■ **Provided passage**:
Although there were gaols, they were generally used to hold a prisoner awaiting trial rather than as a means of punishment. Fines, shaming (being placed in stocks), mutilation (cutting off a part of the body) or death were the most common forms of medieval punishment.
There was no police force in the medieval period so law-enforcement was in the hands of the community.
The Manorial Court (Trial by Jury)
The manorial court dealt with all but the most serious crimes. It was held at various intervals during the year, and all villagers had to attend or pay a fine. All men were placed in groups of ten called a tithing. Each tithing had to make sure that no member of their group broke the law. If a member of a tithing broke a law then the other members had to make sure that he went to court.
The Lord’s steward was in charge of the court. A jury of twelve men was chosen by the villagers. The jury had to collect evidence and decide whether the accused was guilty or not guilty and, if found guilty, what the medieval punishment should be.
The King’s Court (Trial by Ordeal)
Serious crimes were heard by the King’s court. The accused had to face trial by ordeal to decide whether they were guilty or not guilty.

[Stored entries]
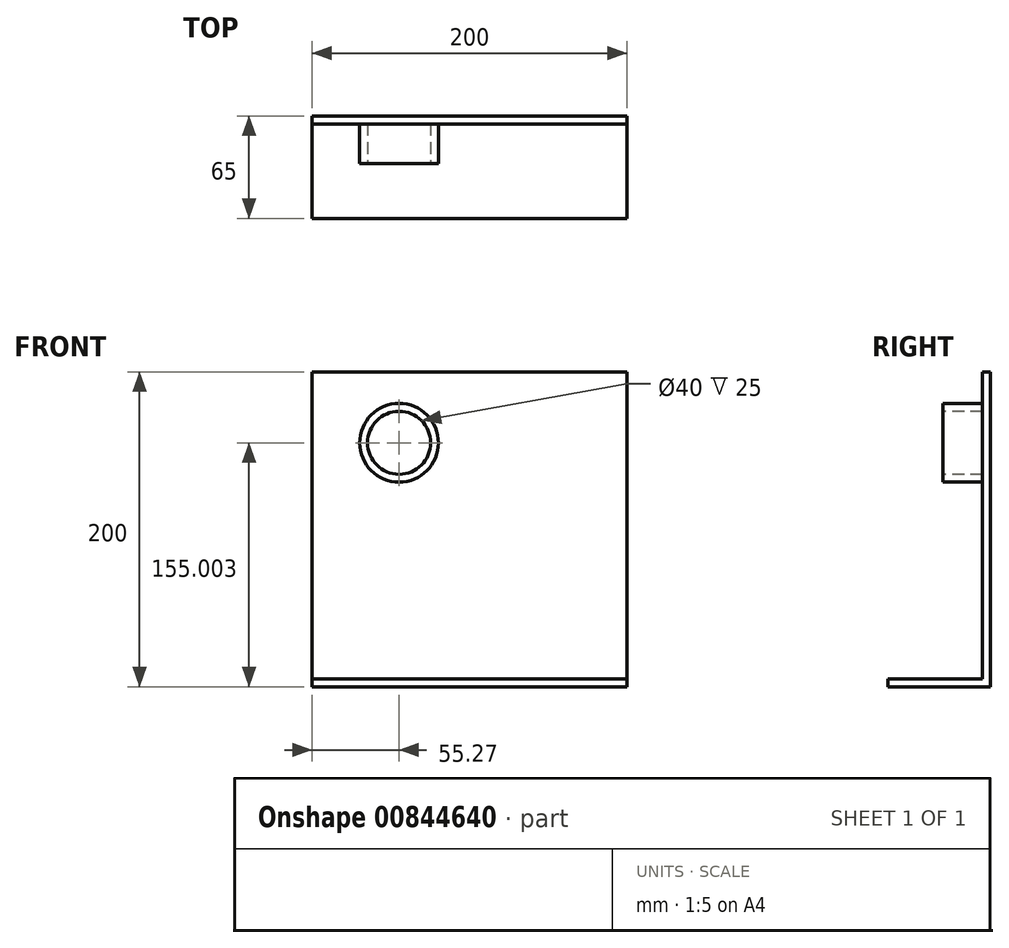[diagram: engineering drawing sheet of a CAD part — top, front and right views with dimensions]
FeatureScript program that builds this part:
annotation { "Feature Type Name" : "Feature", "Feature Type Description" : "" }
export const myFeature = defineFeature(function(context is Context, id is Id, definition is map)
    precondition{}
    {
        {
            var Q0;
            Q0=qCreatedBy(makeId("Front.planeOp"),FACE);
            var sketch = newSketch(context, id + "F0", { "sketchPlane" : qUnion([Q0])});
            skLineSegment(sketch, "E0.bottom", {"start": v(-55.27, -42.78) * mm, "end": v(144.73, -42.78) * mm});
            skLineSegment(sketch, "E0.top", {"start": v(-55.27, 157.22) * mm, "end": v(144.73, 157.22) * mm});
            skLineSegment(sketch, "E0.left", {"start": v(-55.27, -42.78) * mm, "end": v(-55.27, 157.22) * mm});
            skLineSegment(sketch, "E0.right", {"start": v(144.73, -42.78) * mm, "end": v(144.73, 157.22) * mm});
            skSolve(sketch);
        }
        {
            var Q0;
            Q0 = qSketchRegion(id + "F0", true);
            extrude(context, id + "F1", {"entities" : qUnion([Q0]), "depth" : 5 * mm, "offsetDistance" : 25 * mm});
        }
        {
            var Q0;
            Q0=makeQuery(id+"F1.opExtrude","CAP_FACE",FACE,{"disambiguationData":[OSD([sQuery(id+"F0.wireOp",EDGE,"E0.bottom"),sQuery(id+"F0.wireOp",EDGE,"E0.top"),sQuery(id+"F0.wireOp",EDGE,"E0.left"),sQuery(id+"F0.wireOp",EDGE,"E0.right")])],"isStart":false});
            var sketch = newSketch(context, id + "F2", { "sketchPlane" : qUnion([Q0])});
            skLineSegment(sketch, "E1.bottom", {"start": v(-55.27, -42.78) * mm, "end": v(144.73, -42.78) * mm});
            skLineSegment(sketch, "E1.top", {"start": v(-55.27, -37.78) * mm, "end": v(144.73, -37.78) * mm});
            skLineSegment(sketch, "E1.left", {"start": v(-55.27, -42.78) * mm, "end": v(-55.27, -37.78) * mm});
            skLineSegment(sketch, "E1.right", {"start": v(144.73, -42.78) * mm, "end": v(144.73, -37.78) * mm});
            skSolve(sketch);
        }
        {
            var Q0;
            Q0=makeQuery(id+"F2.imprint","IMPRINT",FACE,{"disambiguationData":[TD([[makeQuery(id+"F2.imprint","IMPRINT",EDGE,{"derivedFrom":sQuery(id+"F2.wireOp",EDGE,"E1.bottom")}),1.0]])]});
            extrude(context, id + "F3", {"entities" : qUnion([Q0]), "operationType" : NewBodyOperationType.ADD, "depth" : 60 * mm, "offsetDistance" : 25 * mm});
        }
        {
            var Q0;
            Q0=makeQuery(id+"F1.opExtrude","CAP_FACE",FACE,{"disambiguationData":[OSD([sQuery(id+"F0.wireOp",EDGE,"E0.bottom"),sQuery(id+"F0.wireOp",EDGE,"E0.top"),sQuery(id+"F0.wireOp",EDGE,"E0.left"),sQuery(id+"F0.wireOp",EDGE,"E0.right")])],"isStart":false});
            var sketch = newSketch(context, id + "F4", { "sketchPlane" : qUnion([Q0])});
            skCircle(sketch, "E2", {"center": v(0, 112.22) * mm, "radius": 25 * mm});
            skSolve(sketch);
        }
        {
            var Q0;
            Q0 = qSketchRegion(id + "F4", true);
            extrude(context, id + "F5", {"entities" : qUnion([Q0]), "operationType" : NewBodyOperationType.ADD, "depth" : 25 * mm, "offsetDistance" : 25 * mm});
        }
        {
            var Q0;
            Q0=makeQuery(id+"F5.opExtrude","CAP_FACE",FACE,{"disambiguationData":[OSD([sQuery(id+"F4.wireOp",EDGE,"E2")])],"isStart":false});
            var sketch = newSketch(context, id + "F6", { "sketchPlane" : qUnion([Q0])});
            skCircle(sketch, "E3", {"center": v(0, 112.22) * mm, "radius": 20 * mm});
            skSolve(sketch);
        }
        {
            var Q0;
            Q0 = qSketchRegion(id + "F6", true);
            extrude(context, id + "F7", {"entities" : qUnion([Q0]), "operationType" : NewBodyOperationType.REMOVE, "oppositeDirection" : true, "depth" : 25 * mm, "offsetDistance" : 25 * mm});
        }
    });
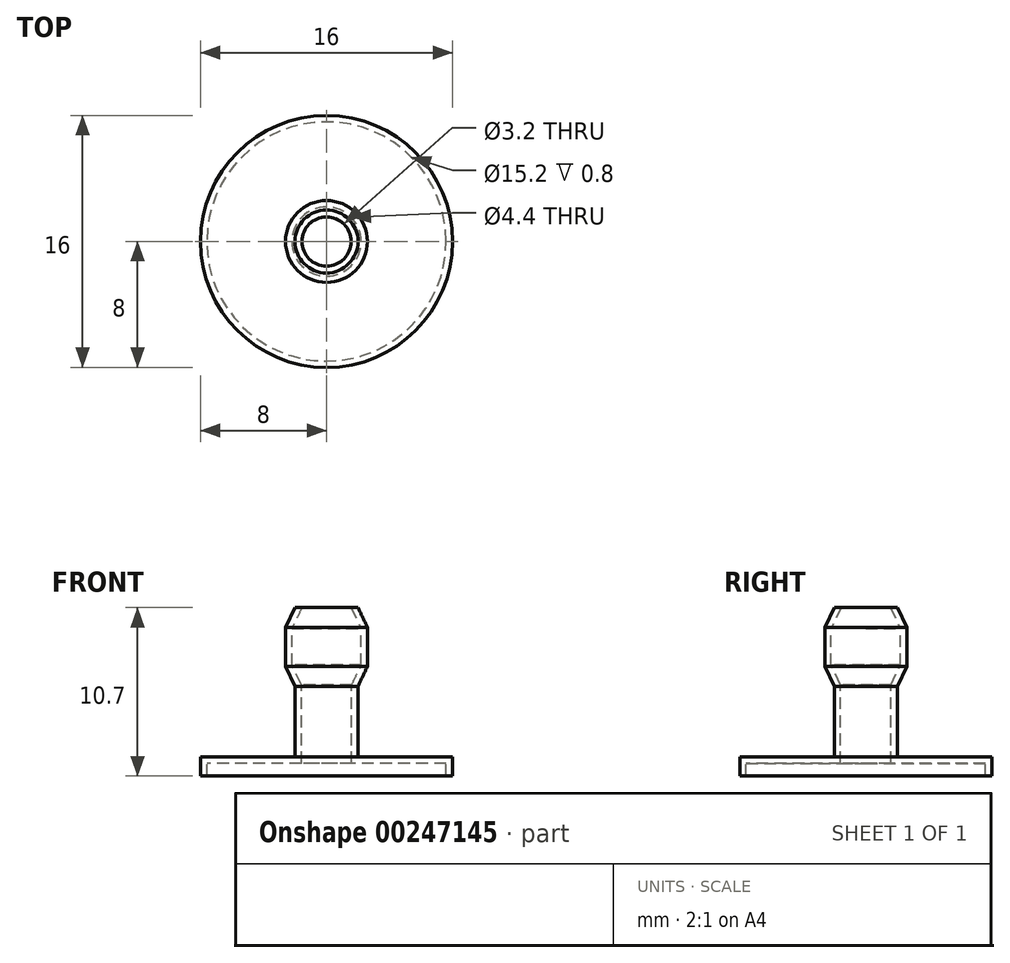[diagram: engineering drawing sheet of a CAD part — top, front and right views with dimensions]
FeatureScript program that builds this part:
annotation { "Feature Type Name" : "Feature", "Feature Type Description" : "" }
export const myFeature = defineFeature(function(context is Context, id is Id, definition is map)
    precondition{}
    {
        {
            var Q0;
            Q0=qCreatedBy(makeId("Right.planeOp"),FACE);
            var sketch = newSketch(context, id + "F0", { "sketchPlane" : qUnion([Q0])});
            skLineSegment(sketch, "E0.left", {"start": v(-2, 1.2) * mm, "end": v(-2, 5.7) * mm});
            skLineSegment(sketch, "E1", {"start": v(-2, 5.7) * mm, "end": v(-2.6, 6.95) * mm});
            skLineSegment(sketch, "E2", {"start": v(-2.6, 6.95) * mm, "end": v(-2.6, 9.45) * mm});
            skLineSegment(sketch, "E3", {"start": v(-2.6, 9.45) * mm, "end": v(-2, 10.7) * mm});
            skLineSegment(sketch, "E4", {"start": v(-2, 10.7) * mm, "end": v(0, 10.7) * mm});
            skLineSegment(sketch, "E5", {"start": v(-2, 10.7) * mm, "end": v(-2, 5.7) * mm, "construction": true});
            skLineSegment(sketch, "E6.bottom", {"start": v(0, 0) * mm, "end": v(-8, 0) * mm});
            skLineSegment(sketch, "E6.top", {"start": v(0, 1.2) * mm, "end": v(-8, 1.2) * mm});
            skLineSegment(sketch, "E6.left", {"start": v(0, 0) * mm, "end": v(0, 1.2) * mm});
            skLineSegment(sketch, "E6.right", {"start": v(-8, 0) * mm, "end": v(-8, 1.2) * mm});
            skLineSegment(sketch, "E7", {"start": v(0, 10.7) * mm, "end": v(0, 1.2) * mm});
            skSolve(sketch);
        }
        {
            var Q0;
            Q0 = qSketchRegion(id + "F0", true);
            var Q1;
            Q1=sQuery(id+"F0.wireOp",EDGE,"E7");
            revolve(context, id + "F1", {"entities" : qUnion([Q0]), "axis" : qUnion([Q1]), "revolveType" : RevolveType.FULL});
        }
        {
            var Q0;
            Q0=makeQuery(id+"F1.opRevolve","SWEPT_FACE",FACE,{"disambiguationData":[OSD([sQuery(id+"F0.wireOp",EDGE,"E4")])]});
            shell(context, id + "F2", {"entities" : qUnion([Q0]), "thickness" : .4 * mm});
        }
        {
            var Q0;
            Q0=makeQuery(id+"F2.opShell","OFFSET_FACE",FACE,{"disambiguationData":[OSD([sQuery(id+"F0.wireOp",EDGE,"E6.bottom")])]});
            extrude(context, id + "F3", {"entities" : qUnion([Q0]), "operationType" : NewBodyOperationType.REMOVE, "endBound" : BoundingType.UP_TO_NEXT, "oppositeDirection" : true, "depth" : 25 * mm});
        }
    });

■ **Problem**: Please write out, word for word, the stretch of the medieval justice text from "There was no" through "went to court.".

■ **Finished answer**:
There was no police force in the medieval period so law-enforcement was in the hands of the community.
The Manorial Court (Trial by Jury)
The manorial court dealt with all but the most serious crimes. It was held at various intervals during the year, and all villagers had to attend or pay a fine. All men were placed in groups of ten called a tithing. Each tithing had to make sure that no member of their group broke the law. If a member of a tithing broke a law then the other members had to make sure that he went to court.